The FAA has issued a blanket statement that the use of hydroxychloroquine as a prophylactic medication against coronavirus is not approved in pilots. Whether it becomes approvable for such use in the future is not yet known.

That said, if a pilot is seriously ill as a result of coronavirus, during the urgent treatment phase any and all medications and medical modalities can (and should) be utilized. Once a pilot has fully recovered from either known or suspected Covid-19 illness—and the treating physician agrees that the risk of contagion to others has resolved—the pilot can usually return to work. No formal pre-approval is required by either the FAA or the pilot’s AME.

This is a circumstance covered under FAR 61.53, “Prohibition on operations during medical deficiency.” Under this FAR, for the most part pilots can use their own judgment to determine when they are safe to return to the flight deck. It would be prudent, of course, for the pilot to consult with their physician and AME to get a medical opinion first, after any serious illness.

Should there have been significant pulmonary or cardiovascular compromise from a Covid infection, then the pilot would likely have to provide data demonstrating adequate recovery to assure aeromedical safety.
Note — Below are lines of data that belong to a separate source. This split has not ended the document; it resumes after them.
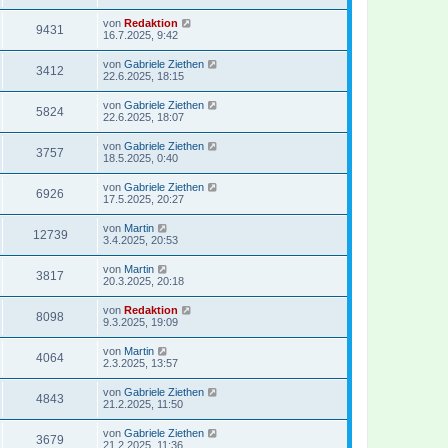
von
Redaktion
9431
16.7.2025, 9:42
von
Gabriele Ziethen
3412
22.6.2025, 18:15
von
Gabriele Ziethen
5824
22.6.2025, 18:07
von
Gabriele Ziethen
3757
18.5.2025, 0:40
von
Gabriele Ziethen
6926
17.5.2025, 20:27
von
Martin
12739
3.4.2025, 20:53
von
Martin
3817
20.3.2025, 20:18
von
Redaktion
8098
9.3.2025, 19:09
von
Martin
4064
2.3.2025, 13:57
von
Gabriele Ziethen
4843
21.2.2025, 11:50
von
Gabriele Ziethen
3679
21.2.2025, 11:36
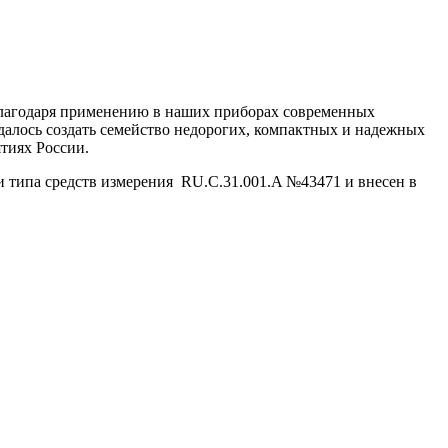
 Благодаря применению в наших приборах современных
далось создать семейство недорогих, компактных и надежных
тиях России.
 типа средств измерения RU.C.31.001.A №43471 и внесен в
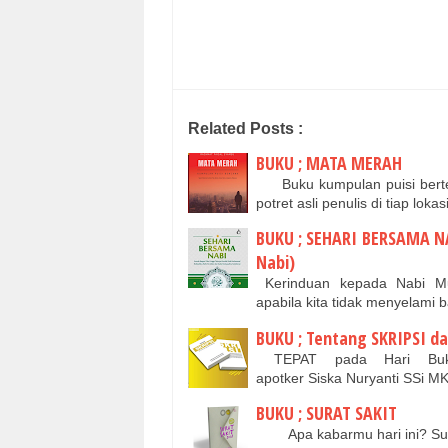
Related Posts :
BUKU ; MATA MERAH
Buku kumpulan puisi berte
potret asli penulis di tiap loka
BUKU ; SEHARI BERSAMA NA
Nabi)
Kerinduan kepada Nabi Mu
apabila kita tidak menyelami
BUKU ; Tentang SKRIPSI d
TEPAT pada Hari Buku
apotker Siska Nuryanti SSi 
BUKU ; SURAT SAKIT
Apa kabarmu hari ini? Sudah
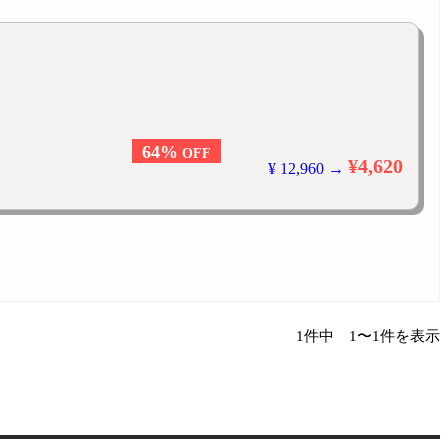
64%
OFF
¥4,620
¥ 12,960 →
1件中 1〜1件を表示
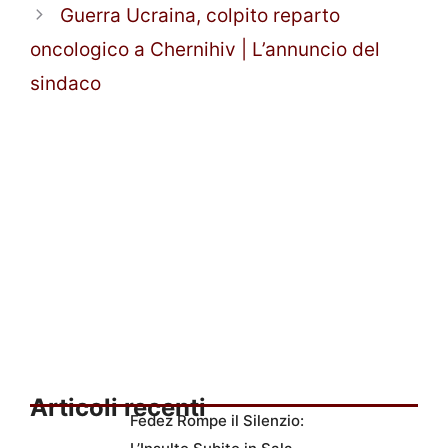
Guerra Ucraina, colpito reparto
oncologico a Chernihiv | L’annuncio del
sindaco
Articoli recenti
Fedez Rompe il Silenzio:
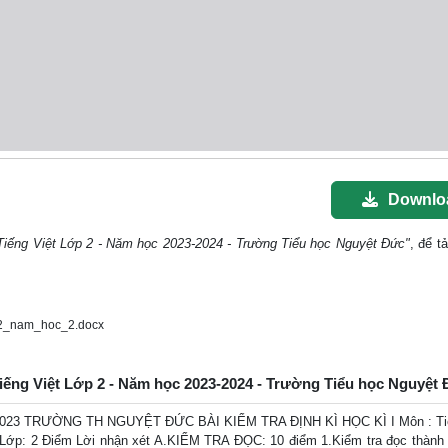
Downlo
n Tiếng Việt Lớp 2 - Năm học 2023-2024 - Trường Tiểu học Nguyệt Đức"
, để tả
_2_nam_hoc_2.docx
n Tiếng Việt Lớp 2 - Năm học 2023-2024 - Trường Tiểu học Nguyệt
023 TRƯỜNG TH NGUYỆT ĐỨC BÀI KIỂM TRA ĐỊNH KÌ HỌC KÌ I Môn : Tiế
. Lớp: 2 Điểm Lời nhận xét A.KIỂM TRA ĐỌC: 10 điểm 1.Kiểm tra đọc thành t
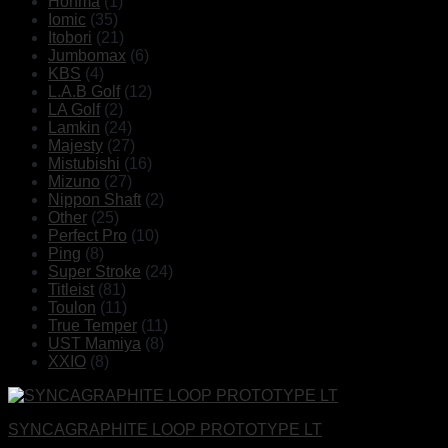
Honma
(1)
Iomic
(35)
Itobori
(21)
Jumbomax
(6)
KBS
(4)
L.A.B Golf
(12)
LA Golf
(2)
Lamkin
(24)
Majesty
(27)
Mistubishi
(16)
Mizuno
(27)
Nippon Shaft
(2)
Other
(25)
Perfect Pro
(10)
Ping
(8)
Super Stroke
(24)
Titleist
(81)
Toulon
(11)
True Temper
(11)
UST Mamiya
(8)
XXIO
(8)
SYNCAGRAPHITE LOOP PROTOTYPE LT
This would fall under basic reporting requirements, and even with supportive data, the AME may have to “defer” issuance of the next medical certificate, leaving the final disposition to the FAA.

In general, however, if a pilot contracted Covid-19, did not have severe medical compromise that will be ongoing, and is feeling well and past the time of any potential risks to others, then that pilot may resume flight duties. 

There is still plenty to be learned about how the virus came into existence, how it has spread, what level of contagion and severity of disease we can expect in time, and, obviously important to all of us, what treatment and mitigation strategies might be available to help us both now and in the future.

Hopefully, the increased availability of testing—both for the virus directly and for post-infection antibodies—will provide the epidemiologists and other infectious disease experts with additional tools that may be useful in the long run. I also hope that the development of vaccines and their contribution to “herd immunity” might lessen the impact of the coronavirus, given some time.

Many questions remain unanswered. As fast as the scientists can do their research, it will simply take a bit more time to understand enough about the virus to provide effective strategies and recommendations. Unfortunately, for the time being, some dreaded “guessing” is still in play.

What will the expected second wave bring? Nobody knows for sure. It is expected, of course, that as more retail, dining, and recreational businesses are permitted to open, that some increase in cases is inevitable.

The protests in response to the tragic death of George Floyd last month has also brought thousands of people together in close proximity. While that may bring about some unanticipated challenges in reducing the impact of any second wave, the right to protest is an inviolable aspect of freedom of speech, bringing an important voice to our country at a time of urgency. I am a strong supporter of freedom of speech rights.

For now, as individuals, all we can do is our very best to follow recommended strategies—with the understanding that Covid-related executive orders are, in essence, law—as tedious, frustrating, and maddening as they might be at times. I empathize and appreciate the ongoing frustrations that society is experiencing as a result of all aspects of the pandemic and its many devious tentacles. 

Let’s hope that the aviation industry demonstrates the same versatility that helped it bounce back after other economic and terrorist-related setbacks over the past few decades. Let’s also hope that the disease itself can be brought under control, so that the economy can get rolling again, including travel and international tourism.

Wouldn’t it also be nice to eventually be able to see people’s faces, finally again out from hiding under their face masks?

Along the way, I will continue to update you with protocol updates as they pertain to FAA medical certificates and special issuance authorizations. Maybe you will finally get your aircraft out of the holding pattern after all.